Stored data entries:
⟨
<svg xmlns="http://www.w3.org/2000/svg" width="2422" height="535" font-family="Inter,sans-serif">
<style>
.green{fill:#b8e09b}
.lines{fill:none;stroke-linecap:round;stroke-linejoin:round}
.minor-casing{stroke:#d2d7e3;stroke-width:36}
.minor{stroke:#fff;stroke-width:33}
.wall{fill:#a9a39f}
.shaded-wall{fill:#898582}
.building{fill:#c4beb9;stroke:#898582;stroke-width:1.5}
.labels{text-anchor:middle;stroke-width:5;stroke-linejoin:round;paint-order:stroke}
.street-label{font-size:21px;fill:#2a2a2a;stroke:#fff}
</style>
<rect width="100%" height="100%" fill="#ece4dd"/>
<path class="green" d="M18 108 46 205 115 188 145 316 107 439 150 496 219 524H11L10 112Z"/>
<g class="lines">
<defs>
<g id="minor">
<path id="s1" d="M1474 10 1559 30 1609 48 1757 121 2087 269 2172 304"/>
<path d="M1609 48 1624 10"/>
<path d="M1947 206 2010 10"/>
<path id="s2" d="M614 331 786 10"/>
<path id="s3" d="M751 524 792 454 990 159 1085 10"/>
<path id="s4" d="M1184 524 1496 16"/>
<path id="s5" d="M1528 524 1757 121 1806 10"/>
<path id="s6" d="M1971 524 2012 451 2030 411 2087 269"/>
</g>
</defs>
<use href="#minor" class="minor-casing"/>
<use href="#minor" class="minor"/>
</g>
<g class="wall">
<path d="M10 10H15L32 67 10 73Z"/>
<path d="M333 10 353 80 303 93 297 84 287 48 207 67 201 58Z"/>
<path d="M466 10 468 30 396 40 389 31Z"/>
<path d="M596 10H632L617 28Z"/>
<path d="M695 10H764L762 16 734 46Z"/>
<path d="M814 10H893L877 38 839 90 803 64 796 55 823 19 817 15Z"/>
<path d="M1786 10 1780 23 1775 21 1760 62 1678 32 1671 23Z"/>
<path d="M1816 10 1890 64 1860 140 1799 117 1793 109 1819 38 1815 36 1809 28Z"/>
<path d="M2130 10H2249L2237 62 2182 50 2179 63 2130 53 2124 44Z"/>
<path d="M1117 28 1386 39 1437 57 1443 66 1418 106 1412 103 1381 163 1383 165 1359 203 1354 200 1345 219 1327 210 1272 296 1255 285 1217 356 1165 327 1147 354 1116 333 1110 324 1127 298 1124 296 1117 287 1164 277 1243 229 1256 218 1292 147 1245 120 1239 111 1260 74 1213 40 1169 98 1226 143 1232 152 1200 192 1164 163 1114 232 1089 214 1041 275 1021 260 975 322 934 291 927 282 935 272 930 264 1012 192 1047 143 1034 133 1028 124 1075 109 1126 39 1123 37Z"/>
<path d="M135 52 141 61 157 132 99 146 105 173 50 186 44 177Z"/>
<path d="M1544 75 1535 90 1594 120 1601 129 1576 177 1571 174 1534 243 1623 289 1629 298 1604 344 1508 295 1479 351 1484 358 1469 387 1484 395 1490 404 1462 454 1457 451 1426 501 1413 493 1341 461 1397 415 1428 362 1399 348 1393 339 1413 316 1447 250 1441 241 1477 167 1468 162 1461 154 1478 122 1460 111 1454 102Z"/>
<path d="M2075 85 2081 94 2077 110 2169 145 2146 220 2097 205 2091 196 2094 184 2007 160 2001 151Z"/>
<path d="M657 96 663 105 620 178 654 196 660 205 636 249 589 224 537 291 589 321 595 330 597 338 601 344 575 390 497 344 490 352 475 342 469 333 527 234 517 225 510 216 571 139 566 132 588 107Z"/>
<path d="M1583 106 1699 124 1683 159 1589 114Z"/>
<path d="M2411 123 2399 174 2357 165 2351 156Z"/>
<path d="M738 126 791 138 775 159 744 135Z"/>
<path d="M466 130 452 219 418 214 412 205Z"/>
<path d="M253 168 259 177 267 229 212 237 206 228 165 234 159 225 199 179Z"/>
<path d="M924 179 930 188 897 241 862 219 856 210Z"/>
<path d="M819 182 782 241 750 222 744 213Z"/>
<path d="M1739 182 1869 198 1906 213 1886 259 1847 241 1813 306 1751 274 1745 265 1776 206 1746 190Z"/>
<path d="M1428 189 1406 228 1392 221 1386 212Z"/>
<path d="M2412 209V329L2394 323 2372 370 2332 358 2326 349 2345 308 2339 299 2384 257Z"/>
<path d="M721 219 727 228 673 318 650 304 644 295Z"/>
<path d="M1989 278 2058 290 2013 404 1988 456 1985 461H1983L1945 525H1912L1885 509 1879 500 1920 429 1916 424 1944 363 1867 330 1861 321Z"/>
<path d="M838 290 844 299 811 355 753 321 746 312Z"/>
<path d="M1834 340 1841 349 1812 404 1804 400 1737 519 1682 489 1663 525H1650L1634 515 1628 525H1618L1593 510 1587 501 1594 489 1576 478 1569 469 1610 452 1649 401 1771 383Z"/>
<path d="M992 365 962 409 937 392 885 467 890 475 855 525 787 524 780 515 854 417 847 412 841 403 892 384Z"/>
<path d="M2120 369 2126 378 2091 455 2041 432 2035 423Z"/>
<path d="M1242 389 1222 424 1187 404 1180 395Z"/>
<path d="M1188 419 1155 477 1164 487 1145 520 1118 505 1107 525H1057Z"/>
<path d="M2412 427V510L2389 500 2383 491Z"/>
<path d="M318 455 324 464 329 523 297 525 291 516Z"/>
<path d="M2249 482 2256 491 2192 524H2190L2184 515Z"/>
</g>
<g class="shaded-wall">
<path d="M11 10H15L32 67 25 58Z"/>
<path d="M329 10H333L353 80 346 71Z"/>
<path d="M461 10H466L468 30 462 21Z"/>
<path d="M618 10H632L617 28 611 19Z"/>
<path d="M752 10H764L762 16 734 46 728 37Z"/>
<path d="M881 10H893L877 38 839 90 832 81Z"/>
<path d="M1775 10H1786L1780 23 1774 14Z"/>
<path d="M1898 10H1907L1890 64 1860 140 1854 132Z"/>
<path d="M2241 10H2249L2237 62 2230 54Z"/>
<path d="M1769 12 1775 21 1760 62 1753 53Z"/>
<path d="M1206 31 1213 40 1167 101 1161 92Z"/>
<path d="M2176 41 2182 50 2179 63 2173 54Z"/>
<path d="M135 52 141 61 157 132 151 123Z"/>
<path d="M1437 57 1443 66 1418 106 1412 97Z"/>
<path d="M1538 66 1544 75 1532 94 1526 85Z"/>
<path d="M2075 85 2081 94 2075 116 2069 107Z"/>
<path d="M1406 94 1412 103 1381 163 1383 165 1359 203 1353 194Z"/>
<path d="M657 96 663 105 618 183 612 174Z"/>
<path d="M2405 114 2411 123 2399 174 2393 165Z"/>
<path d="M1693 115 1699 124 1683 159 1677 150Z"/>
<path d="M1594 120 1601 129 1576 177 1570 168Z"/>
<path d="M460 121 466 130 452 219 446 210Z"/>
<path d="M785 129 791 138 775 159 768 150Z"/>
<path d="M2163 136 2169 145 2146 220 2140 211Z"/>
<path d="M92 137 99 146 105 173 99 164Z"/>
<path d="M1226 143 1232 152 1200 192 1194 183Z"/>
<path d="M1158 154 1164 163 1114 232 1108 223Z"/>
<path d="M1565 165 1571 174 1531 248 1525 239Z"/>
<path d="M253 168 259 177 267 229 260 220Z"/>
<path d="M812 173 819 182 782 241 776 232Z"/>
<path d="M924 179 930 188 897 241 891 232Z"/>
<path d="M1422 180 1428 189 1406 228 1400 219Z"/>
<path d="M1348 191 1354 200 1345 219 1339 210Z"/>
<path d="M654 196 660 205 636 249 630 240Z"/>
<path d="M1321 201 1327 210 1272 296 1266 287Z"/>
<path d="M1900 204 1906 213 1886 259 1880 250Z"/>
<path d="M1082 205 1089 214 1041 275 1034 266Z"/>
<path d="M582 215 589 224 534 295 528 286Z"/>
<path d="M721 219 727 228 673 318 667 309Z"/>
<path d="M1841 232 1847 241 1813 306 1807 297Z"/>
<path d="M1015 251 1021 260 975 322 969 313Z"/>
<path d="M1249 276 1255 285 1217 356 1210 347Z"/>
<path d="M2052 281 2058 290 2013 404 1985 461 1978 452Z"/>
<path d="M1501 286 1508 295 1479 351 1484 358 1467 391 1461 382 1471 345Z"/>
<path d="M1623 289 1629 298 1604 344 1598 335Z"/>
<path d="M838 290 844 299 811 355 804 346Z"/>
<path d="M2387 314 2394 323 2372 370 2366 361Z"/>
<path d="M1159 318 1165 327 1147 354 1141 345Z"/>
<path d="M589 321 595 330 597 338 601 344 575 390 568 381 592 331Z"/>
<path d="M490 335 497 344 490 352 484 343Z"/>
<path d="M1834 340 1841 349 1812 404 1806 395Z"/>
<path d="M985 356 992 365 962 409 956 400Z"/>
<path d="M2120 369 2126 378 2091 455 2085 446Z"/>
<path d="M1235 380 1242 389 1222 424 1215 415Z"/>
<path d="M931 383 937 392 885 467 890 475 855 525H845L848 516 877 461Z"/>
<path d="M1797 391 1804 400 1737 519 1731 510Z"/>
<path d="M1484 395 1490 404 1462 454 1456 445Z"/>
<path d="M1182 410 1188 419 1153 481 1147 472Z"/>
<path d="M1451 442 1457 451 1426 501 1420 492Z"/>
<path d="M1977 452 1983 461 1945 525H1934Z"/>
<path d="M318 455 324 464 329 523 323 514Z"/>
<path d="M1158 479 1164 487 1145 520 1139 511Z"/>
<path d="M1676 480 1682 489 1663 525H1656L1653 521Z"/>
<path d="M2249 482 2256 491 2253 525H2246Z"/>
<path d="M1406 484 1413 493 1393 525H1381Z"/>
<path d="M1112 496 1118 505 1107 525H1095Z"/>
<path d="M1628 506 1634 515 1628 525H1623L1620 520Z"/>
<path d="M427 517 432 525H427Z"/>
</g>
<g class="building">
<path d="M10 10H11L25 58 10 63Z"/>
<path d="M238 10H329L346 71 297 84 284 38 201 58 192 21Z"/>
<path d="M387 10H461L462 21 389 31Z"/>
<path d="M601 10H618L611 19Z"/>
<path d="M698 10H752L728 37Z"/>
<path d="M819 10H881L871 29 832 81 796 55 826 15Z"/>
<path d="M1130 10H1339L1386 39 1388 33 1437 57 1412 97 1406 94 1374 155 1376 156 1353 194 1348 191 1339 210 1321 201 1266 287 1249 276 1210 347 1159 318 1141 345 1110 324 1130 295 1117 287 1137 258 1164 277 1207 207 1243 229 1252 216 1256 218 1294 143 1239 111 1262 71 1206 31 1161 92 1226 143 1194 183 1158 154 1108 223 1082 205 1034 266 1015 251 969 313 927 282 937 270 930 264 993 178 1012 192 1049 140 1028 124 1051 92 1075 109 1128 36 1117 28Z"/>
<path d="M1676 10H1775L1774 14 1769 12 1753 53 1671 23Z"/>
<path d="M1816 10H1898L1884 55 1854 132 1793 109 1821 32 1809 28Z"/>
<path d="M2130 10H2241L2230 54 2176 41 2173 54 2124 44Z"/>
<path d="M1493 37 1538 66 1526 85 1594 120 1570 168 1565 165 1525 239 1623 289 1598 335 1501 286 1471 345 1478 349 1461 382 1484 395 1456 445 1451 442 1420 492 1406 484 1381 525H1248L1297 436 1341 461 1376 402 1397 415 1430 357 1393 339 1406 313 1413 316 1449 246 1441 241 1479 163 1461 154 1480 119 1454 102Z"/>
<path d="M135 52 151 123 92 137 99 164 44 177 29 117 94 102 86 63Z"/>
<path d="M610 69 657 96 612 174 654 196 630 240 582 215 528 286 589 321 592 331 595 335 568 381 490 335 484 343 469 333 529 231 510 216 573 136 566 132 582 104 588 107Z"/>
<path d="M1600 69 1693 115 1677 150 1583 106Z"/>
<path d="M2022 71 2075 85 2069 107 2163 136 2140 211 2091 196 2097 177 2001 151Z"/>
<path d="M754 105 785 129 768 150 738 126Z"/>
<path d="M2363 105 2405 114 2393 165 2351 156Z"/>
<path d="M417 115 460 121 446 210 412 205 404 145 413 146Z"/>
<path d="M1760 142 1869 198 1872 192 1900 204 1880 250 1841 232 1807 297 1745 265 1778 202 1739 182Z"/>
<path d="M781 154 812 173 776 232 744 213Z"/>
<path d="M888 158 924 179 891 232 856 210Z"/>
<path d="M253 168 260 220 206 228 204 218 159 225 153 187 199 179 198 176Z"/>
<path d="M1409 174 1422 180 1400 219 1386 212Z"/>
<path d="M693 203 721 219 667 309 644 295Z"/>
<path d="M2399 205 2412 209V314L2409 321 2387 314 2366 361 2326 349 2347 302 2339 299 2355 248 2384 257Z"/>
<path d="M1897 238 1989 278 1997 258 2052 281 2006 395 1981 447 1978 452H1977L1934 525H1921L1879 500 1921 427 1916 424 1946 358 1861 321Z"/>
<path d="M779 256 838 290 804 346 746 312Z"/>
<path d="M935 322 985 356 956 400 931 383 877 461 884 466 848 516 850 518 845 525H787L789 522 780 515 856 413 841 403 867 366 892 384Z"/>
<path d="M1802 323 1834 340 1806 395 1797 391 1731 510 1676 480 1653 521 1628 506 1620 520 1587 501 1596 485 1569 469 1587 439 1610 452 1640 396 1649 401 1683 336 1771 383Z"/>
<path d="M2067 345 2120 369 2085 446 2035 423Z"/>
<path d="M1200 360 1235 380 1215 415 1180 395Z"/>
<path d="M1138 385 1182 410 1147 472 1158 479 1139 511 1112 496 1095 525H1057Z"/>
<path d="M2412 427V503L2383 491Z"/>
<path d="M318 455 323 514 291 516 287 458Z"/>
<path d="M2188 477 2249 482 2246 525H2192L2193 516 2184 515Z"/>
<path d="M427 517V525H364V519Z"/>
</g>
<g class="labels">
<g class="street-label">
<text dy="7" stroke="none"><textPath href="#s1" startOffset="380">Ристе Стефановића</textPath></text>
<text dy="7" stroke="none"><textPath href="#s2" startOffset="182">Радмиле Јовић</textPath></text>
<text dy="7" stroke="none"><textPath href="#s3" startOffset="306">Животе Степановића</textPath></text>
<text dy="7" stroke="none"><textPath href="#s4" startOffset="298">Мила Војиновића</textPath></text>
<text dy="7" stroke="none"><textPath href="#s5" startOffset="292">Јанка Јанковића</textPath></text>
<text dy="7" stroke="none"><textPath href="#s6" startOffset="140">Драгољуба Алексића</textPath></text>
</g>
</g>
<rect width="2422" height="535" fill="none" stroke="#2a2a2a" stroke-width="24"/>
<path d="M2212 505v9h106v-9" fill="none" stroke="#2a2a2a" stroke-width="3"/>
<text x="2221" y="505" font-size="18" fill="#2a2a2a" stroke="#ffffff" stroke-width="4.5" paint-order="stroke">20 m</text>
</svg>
⟩
• **YOUR GOAL**
Which lines of the records contain "street"? Show each of them.

• **TASK ANSWER**
.street-label{font-size:21px;fill:#2a2a2a;stroke:#fff}
<g class="street-label">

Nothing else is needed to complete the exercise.